Start of Block

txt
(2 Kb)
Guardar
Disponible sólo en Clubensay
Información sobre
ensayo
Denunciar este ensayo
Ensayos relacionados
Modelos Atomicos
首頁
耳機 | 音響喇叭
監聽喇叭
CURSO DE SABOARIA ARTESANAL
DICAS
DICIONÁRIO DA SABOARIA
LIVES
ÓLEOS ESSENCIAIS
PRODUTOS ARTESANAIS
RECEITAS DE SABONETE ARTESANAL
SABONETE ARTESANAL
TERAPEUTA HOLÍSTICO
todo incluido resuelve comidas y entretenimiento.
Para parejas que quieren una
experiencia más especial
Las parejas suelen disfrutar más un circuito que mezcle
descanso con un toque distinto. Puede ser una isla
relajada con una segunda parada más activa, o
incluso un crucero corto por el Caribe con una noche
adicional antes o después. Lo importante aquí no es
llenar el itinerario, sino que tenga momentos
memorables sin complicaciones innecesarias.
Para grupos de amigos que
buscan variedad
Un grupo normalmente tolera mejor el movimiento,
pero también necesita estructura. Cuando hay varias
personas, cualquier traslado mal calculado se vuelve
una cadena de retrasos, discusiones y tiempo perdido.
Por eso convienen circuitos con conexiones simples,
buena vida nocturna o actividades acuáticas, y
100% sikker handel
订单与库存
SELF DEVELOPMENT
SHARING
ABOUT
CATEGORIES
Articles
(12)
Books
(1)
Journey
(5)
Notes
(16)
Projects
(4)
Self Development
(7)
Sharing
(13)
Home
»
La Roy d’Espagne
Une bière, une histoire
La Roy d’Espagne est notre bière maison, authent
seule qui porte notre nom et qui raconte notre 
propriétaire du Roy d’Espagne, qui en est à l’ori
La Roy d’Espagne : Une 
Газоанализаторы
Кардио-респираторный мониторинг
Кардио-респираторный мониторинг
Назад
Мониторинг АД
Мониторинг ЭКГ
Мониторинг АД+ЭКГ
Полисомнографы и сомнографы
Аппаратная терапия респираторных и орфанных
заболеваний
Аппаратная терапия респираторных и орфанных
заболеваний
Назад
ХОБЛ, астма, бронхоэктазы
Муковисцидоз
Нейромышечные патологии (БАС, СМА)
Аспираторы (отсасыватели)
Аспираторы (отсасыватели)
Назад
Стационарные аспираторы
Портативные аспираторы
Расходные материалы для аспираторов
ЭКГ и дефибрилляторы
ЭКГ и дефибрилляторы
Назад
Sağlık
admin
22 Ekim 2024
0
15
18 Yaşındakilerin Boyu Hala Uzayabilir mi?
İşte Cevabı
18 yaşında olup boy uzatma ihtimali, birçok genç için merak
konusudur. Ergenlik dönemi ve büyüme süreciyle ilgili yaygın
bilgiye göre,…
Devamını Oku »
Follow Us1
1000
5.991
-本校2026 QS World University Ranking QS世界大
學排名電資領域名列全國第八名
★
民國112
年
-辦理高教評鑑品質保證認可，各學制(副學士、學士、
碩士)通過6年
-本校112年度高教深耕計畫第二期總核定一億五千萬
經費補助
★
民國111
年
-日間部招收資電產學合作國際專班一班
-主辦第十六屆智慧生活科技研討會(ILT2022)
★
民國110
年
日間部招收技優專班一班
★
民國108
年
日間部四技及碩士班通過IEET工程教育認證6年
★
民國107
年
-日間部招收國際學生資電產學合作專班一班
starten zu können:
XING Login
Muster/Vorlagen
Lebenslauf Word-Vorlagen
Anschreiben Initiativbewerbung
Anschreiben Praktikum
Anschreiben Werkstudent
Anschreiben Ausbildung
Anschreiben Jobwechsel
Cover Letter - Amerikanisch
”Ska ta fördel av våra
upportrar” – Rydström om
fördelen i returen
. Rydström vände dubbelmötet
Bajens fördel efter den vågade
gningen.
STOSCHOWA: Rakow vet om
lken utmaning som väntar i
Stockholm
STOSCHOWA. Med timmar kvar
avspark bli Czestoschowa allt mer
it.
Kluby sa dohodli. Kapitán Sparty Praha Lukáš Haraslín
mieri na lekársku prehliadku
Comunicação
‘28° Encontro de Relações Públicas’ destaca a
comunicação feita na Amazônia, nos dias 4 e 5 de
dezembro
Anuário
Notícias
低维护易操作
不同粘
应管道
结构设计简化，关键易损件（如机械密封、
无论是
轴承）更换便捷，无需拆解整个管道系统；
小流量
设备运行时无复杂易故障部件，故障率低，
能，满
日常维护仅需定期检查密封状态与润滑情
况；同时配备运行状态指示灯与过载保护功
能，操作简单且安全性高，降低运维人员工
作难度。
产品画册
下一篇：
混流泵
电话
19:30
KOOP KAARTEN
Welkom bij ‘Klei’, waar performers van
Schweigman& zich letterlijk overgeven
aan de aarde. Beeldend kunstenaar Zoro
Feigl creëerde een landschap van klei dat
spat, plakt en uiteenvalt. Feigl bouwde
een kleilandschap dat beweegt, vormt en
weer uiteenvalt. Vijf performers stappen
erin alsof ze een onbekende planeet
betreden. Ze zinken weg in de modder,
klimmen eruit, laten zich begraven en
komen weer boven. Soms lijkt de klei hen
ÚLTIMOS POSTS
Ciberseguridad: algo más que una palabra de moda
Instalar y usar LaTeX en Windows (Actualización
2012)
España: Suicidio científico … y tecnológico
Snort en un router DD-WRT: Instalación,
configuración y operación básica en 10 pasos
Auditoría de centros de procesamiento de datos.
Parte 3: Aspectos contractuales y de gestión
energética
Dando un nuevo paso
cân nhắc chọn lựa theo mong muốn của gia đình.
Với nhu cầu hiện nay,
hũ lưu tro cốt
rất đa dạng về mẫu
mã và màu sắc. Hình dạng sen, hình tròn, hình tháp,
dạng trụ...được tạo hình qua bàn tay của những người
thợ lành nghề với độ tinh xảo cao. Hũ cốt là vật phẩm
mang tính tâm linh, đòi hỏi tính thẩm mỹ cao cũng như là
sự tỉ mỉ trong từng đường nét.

End of Block

▶ [TASK BRIEF]: Return all of the rows above line for line, keeping every character, language, and line break unchanged.

▶ [RESULT OF THIS TASK]:
txt
(2 Kb)
Guardar
Disponible sólo en Clubensay
Información sobre
ensayo
Denunciar este ensayo
Ensayos relacionados
Modelos Atomicos
首頁
耳機 | 音響喇叭
監聽喇叭
CURSO DE SABOARIA ARTESANAL
DICAS
DICIONÁRIO DA SABOARIA
LIVES
ÓLEOS ESSENCIAIS
PRODUTOS ARTESANAIS
RECEITAS DE SABONETE ARTESANAL
SABONETE ARTESANAL
TERAPEUTA HOLÍSTICO
todo incluido resuelve comidas y entretenimiento.
Para parejas que quieren una
experiencia más especial
Las parejas suelen disfrutar más un circuito que mezcle
descanso con un toque distinto. Puede ser una isla
relajada con una segunda parada más activa, o
incluso un crucero corto por el Caribe con una noche
adicional antes o después. Lo importante aquí no es
llenar el itinerario, sino que tenga momentos
memorables sin complicaciones innecesarias.
Para grupos de amigos que
buscan variedad
Un grupo normalmente tolera mejor el movimiento,
pero también necesita estructura. Cuando hay varias
personas, cualquier traslado mal calculado se vuelve
una cadena de retrasos, discusiones y tiempo perdido.
Por eso convienen circuitos con conexiones simples,
buena vida nocturna o actividades acuáticas, y
100% sikker handel
订单与库存
SELF DEVELOPMENT
SHARING
ABOUT
CATEGORIES
Articles
(12)
Books
(1)
Journey
(5)
Notes
(16)
Projects
(4)
Self Development
(7)
Sharing
(13)
Home
»
La Roy d’Espagne
Une bière, une histoire
La Roy d’Espagne est notre bière maison, authent
seule qui porte notre nom et qui raconte notre 
propriétaire du Roy d’Espagne, qui en est à l’ori
La Roy d’Espagne : Une 
Газоанализаторы
Кардио-респираторный мониторинг
Кардио-респираторный мониторинг
Назад
Мониторинг АД
Мониторинг ЭКГ
Мониторинг АД+ЭКГ
Полисомнографы и сомнографы
Аппаратная терапия респираторных и орфанных
заболеваний
Аппаратная терапия респираторных и орфанных
заболеваний
Назад
ХОБЛ, астма, бронхоэктазы
Муковисцидоз
Нейромышечные патологии (БАС, СМА)
Аспираторы (отсасыватели)
Аспираторы (отсасыватели)
Назад
Стационарные аспираторы
Портативные аспираторы
Расходные материалы для аспираторов
ЭКГ и дефибрилляторы
ЭКГ и дефибрилляторы
Назад
Sağlık
admin
22 Ekim 2024
0
15
18 Yaşındakilerin Boyu Hala Uzayabilir mi?
İşte Cevabı
18 yaşında olup boy uzatma ihtimali, birçok genç için merak
konusudur. Ergenlik dönemi ve büyüme süreciyle ilgili yaygın
bilgiye göre,…
Devamını Oku »
Follow Us1
1000
5.991
-本校2026 QS World University Ranking QS世界大
學排名電資領域名列全國第八名
★
民國112
年
-辦理高教評鑑品質保證認可，各學制(副學士、學士、
碩士)通過6年
-本校112年度高教深耕計畫第二期總核定一億五千萬
經費補助
★
民國111
年
-日間部招收資電產學合作國際專班一班
-主辦第十六屆智慧生活科技研討會(ILT2022)
★
民國110
年
日間部招收技優專班一班
★
民國108
年
日間部四技及碩士班通過IEET工程教育認證6年
★
民國107
年
-日間部招收國際學生資電產學合作專班一班
starten zu können:
XING Login
Muster/Vorlagen
Lebenslauf Word-Vorlagen
Anschreiben Initiativbewerbung
Anschreiben Praktikum
Anschreiben Werkstudent
Anschreiben Ausbildung
Anschreiben Jobwechsel
Cover Letter - Amerikanisch
”Ska ta fördel av våra
upportrar” – Rydström om
fördelen i returen
. Rydström vände dubbelmötet
Bajens fördel efter den vågade
gningen.
STOSCHOWA: Rakow vet om
lken utmaning som väntar i
Stockholm
STOSCHOWA. Med timmar kvar
avspark bli Czestoschowa allt mer
it.
Kluby sa dohodli. Kapitán Sparty Praha Lukáš Haraslín
mieri na lekársku prehliadku
Comunicação
‘28° Encontro de Relações Públicas’ destaca a
comunicação feita na Amazônia, nos dias 4 e 5 de
dezembro
Anuário
Notícias
低维护易操作
不同粘
应管道
结构设计简化，关键易损件（如机械密封、
无论是
轴承）更换便捷，无需拆解整个管道系统；
小流量
设备运行时无复杂易故障部件，故障率低，
能，满
日常维护仅需定期检查密封状态与润滑情
况；同时配备运行状态指示灯与过载保护功
能，操作简单且安全性高，降低运维人员工
作难度。
产品画册
下一篇：
混流泵
电话
19:30
KOOP KAARTEN
Welkom bij ‘Klei’, waar performers van
Schweigman& zich letterlijk overgeven
aan de aarde. Beeldend kunstenaar Zoro
Feigl creëerde een landschap van klei dat
spat, plakt en uiteenvalt. Feigl bouwde
een kleilandschap dat beweegt, vormt en
weer uiteenvalt. Vijf performers stappen
erin alsof ze een onbekende planeet
betreden. Ze zinken weg in de modder,
klimmen eruit, laten zich begraven en
komen weer boven. Soms lijkt de klei hen
ÚLTIMOS POSTS
Ciberseguridad: algo más que una palabra de moda
Instalar y usar LaTeX en Windows (Actualización
2012)
España: Suicidio científico … y tecnológico
Snort en un router DD-WRT: Instalación,
configuración y operación básica en 10 pasos
Auditoría de centros de procesamiento de datos.
Parte 3: Aspectos contractuales y de gestión
energética
Dando un nuevo paso
cân nhắc chọn lựa theo mong muốn của gia đình.
Với nhu cầu hiện nay,
hũ lưu tro cốt
rất đa dạng về mẫu
mã và màu sắc. Hình dạng sen, hình tròn, hình tháp,
dạng trụ...được tạo hình qua bàn tay của những người
thợ lành nghề với độ tinh xảo cao. Hũ cốt là vật phẩm
mang tính tâm linh, đòi hỏi tính thẩm mỹ cao cũng như là
sự tỉ mỉ trong từng đường nét.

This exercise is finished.